Jornalista conta os bastidores daquele trágico 1º de maio de 1994
15 de dezembro de 2009
Flavio Gomes
Flavio Gomes
Revista Brasileiros
Em 1º de maio de 1994, o Brasil perdeu Ayrton Senna. Para relembrar o trágico dia em Imola, na Itália, o jornalista Flavio Gomes, especializado em automobilismo e que na época estava no jornal Folha de S. Paulo, escreveu um texto os confusos dias da morte de um ídolo brasileiro.
Arte: Chris Beas
O texto abaixo carrega todos os defeitos da juventude.
Escrevi há quase 15 anos, meses depois da morte de Ayrton Senna. Eu era um dos
jornalistas brasileiros que estavam em Imola no dia 1º de maio de 1994. Foi a
maior tragédia do esporte nacional, maior até do que a perda da Copa do Mundo
de 1950 – ninguém morreu no Maracanã por causa daquela derrota, que se saiba. A
perda do ídolo (e do objeto da notícia, falando friamente, embora tenha sido
difícil ser frio naqueles dias) embaralhou corações e mentes.
Aos 29 anos, eu era
correspondente de F-1 da Folha de S.Paulo, depois de ter sido editor de
Esportes do jornal mui precocemente, aos 24. Aos 29 anos, a gente acha que sabe
tudo. Não sabe de nada. Ninguém estava preparado para aquela morte, do jeito
que ela aconteceu. Antes mesmo de voltar ao Brasil, me demiti do jornal. A vida
tomou outros rumos, embora quase sempre ligados ao automobilismo e à
velocidade, e seguiu quase incólume. Fui rabiscar estas linhas a pedido de um
estudante de jornalismo de uma faculdade de Santa Catarina. Foi a primeira (e
única) vez que escrevi sobre a morte de Senna para contar o que vi e o que se
passou naquele fim de semana frio e ensolarado no norte da Itália. Quinze anos
depois, acho que não mudaria uma vírgula. Deixaria inclusive os defeitos da
juventude. Que, afinal, não eram tão grandes assim.
Há nove meses ensaio a
abertura deste texto. Por uma série de circunstâncias eu, o enviado especial do
maior jornal do País que estava lá, em Imola, naquele dia, nunca escrevi sobre
a morte de Ayrton Senna.
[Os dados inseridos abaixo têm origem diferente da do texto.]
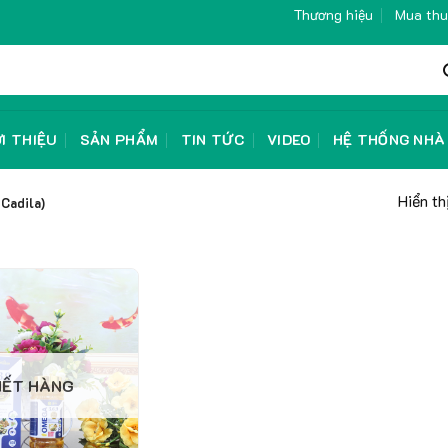
Thương hiệu
Mua thu
ỚI THIỆU
SẢN PHẨM
TIN TỨC
VIDEO
HỆ THỐNG NHÀ
Hiển th
 Cadila)
HẾT HÀNG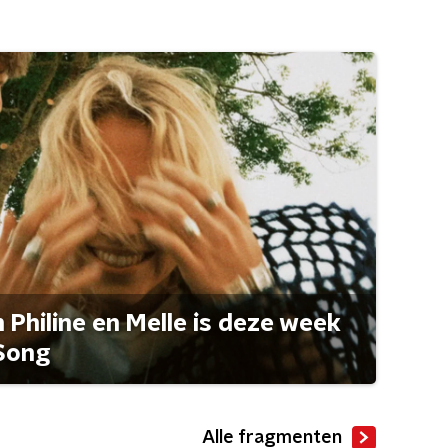
Philine en Melle is deze week
Song
Alle fragmenten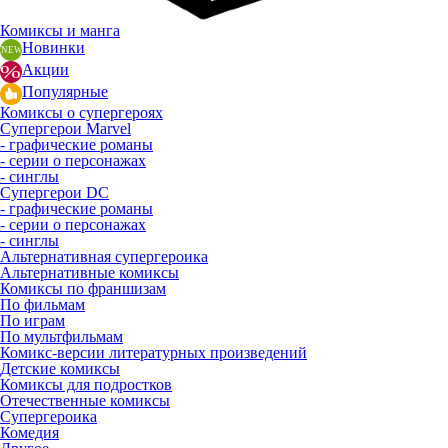
Комиксы и манга
Новинки
Акции
Популярные
Комиксы о супергероях
Супергерои Marvel
- графические романы
- серии о персонажах
- синглы
Супергерои DC
- графические романы
- серии о персонажах
- синглы
Альтернативная супергероика
Альтернативные комиксы
Комиксы по франшизам
По фильмам
По играм
По мультфильмам
Комикс-версии литературных произведений
Детские комиксы
Комиксы для подростков
Отечественные комиксы
Супергероика
Комедия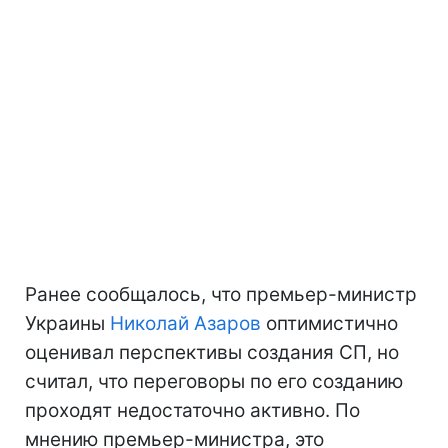
Ранее сообщалось, что премьер-министр
Украины
Николай Азаров
оптимистично
оценивал перспективы создания СП, но
считал, что переговоры по его созданию
проходят недостаточно активно. По
мнению премьер-министра, это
De certa forma, sou um privilegiado. Não caí na vala
comum. Não elaborei teorias. Não filosofei em público. Fui demitido antes.
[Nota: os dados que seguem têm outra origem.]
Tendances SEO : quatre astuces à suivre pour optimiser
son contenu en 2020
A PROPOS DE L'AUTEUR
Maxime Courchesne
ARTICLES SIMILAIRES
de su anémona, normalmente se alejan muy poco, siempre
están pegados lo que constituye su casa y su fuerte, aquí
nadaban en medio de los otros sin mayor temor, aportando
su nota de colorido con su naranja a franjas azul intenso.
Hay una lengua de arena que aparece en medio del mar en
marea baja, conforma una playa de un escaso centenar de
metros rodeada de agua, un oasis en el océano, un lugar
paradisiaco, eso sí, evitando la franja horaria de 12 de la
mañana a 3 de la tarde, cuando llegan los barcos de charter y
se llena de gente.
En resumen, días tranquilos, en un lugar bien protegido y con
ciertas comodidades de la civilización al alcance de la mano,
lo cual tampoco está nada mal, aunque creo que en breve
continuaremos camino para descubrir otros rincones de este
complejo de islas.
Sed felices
Estou isento. Ninguém pode me acusar de omissão.
‘È morto’, assim imaginei a
primeira frase. Abrir com aspas, desde que seja uma declaração forte,
importante, decisiva. É o que ensinam alguns manuais de redação. ‘È morto.’
Estávamos parados na fila do pedágio, na entrada de Bolonha, no carro que eu
aluguei. Um Fiat Punto vinho metálico, sem rádio. Eu dirigia. Ao meu lado,
Mario Andrada e Silva, do Jornal do Brasil. Meu partner, o cara que
começou no jornalismo comigo, naFolha, em 88. Eu editor-assistente, ele um
ex-economista que resolveu virar jornalista, o sujeito que mais conhece Fórmula
1 no Brasil. Foi meu repórter, eu editor, depois trocamos as funções, mais
adiante viramos concorrentes.
‘È morto.’ Sem rádio no
carro, eu e o Mario vivíamos momentos de uma agonia indescritível. Saímos de
Imola logo depois da corrida, direto para o Hospital Maggiore de Bolonha. No
meio de um congestionamento monstruoso, a falta de notícias dava nos nervos.
Sabíamos que ele ia morrer, arriscávamos até que já estava morto quando entrou
naquele helicóptero. Mario dormiu no caminho. Era seu jeito de enfrentar a
tensão. Eu, agitado, procurava algum jeito de fugir daquele mar de carros. Não dava.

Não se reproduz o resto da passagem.